Significa isto que a selfie que o primeiro-ministro fez de si próprio na entrevista à TVI e à TSF e na mensagem de Natal bate certo com a realidade do país? De modo algum. A reanimação da economia é mais do que um acaso, mas o ponto de partida dessa reanimação é muito baixo e as razões estruturais da crise continuam intocadas, tanto a nível das contas públicas portuguesas como da moeda única. A dor e o sofrimento da austeridade não são a consequência das reformas, como pretende o Governo, mas a consequência da ausência de reformas capazes de debelar a crise. Tudo o resto é ilusão, a começar pelo discurso optimista do executivo. Então, como é que o Governo pode estar a ganhar?
Acima de tudo, isso acontece devido à ausência de um discurso consistente da oposição, que ainda não conseguiu explicar onde está a alternativa. O PS de António José Seguro é um partido reactivo, com ideias sectoriais, é certo, mas sem uma visão clara para o futuro. Além disso, está refém da oposição interna que o quer arrastar para a esquerda. Ora uma eventual radicalização do PS é basicamente o melhor presente que uma esquerda cada vez mais dividida pode oferecer a Pedro Passos Coelho. As contradições e a ineficácia da esquerda são aliadas seguras com as quais a maioria PSD/CDS pode contar.
Por ilusória e pouco significativa que possa ser, a retoma económica está a permitir a Passos Coelho esconder os erros da governação e reforçar a mensagem de que a crise e o resgate são culpa dos excessos do socratismo. Enquanto conseguir sustentar esta narrativa, Passos Coelho pode pensar em ser reeleito em 2015. Mesmo depois de ter dito que se estava nas tintas para eleições.
É difícil que o consiga, mas a novidade é que passou a haver uma janela de oportunidade. Há um desgaste muito pesado da governação, como era inevitável, mas há também um desgaste da oposição. Para conseguir vencer a barreira substantiva que o separa do PS nas sondagens, Passos Coelho precisa do CDS e de ir a votos nas legislativas em listas conjuntas, como já acontecerá nas europeias.

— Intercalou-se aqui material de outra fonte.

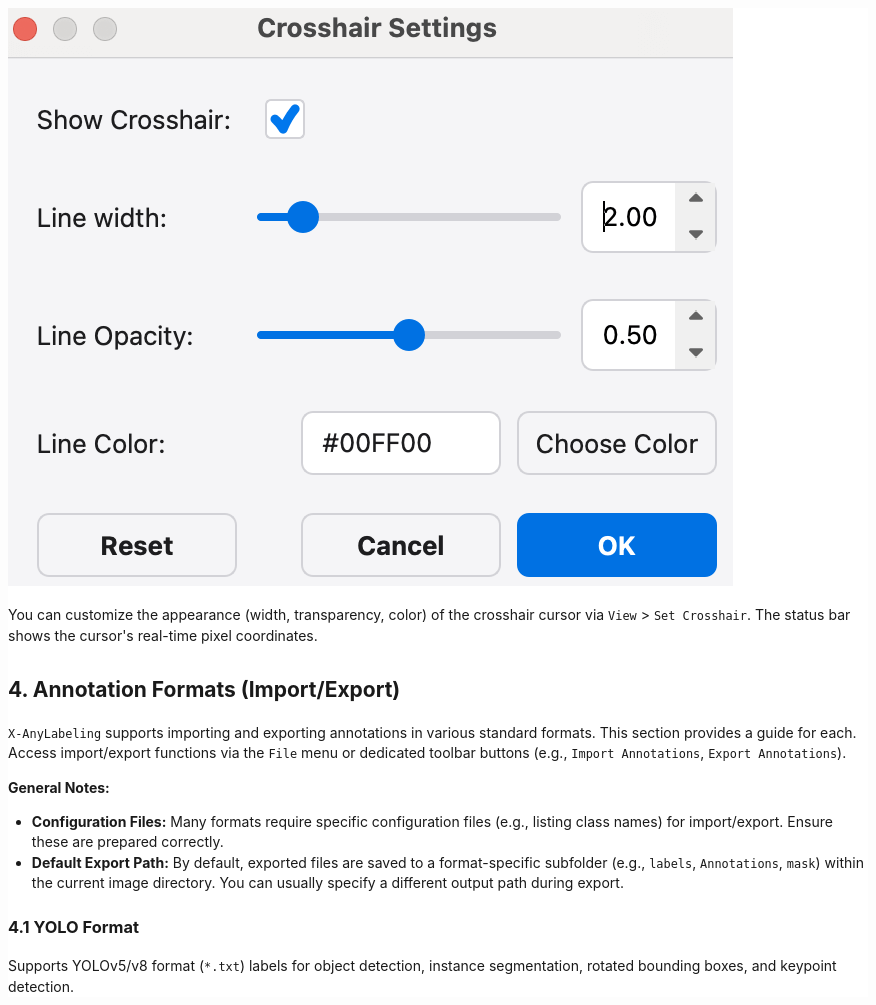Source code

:   <img src="../../assets/resources/crosshair.png" alt="Crosshair Customization">
</p>

You can customize the appearance (width, transparency, color) of the crosshair cursor via `View` > `Set Crosshair`. The status bar shows the cursor's real-time pixel coordinates.

## 4. Annotation Formats (Import/Export)

`X-AnyLabeling` supports importing and exporting annotations in various standard formats. This section provides a guide for each. Access import/export functions via the `File` menu or dedicated toolbar buttons (e.g., `Import Annotations`, `Export Annotations`).

**General Notes:**
- **Configuration Files:** Many formats require specific configuration files (e.g., listing class names) for import/export. Ensure these are prepared correctly.
- **Default Export Path:** By default, exported files are saved to a format-specific subfolder (e.g., `labels`, `Annotations`, `mask`) within the current image directory. You can usually specify a different output path during export.

### 4.1 YOLO Format

Supports YOLOv5/v8 format (`*.txt`) labels for object detection, instance segmentation, rotated bounding boxes, and keypoint detection.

Isso significa, como é evidente, que Paulo Portas e o CDS continuam a ter as chaves do reino nas mãos. É por isso, aliás, que Paulo Portas é o vencedor político do ano. Desencadeou de forma absolutamente irresponsável uma crise que o país pagou caro em juros e em credibilidade externa. Mas, como tantas vezes acontece na política portuguesa, o infractor foi beneficiado. E o triunfo de Portas é esse, o de ter-se mantido irrevogável. A crise de Julho foi um momento chave na vida desta coligação. Passos foi obrigado a ceder muito para o Governo poder continuar. Ao decidirem concorrer em listas conjuntas às europeias, para reforçar a imagem de coesão da coligação, colocaram-se em posição de dependência mútua. O CDS ficou a salvo de um mau resultado, mas quererá vender cara uma repetição das listas conjuntas nas legislativas, que está longe de ser uma certeza.
Os dados estão lançados. Para a sua selfie de Ano Novo, Passos Coelho precisa de ter Paulo Portas a dizer-lhe feliz ano novo, senhor primeiro-ministro. Mas para a selfie ser perfeita, ele precisava de saber quais foram as outras mensagens de ano novo do seu vice-primeiro-ministro. A irrevogabilidade é um posto.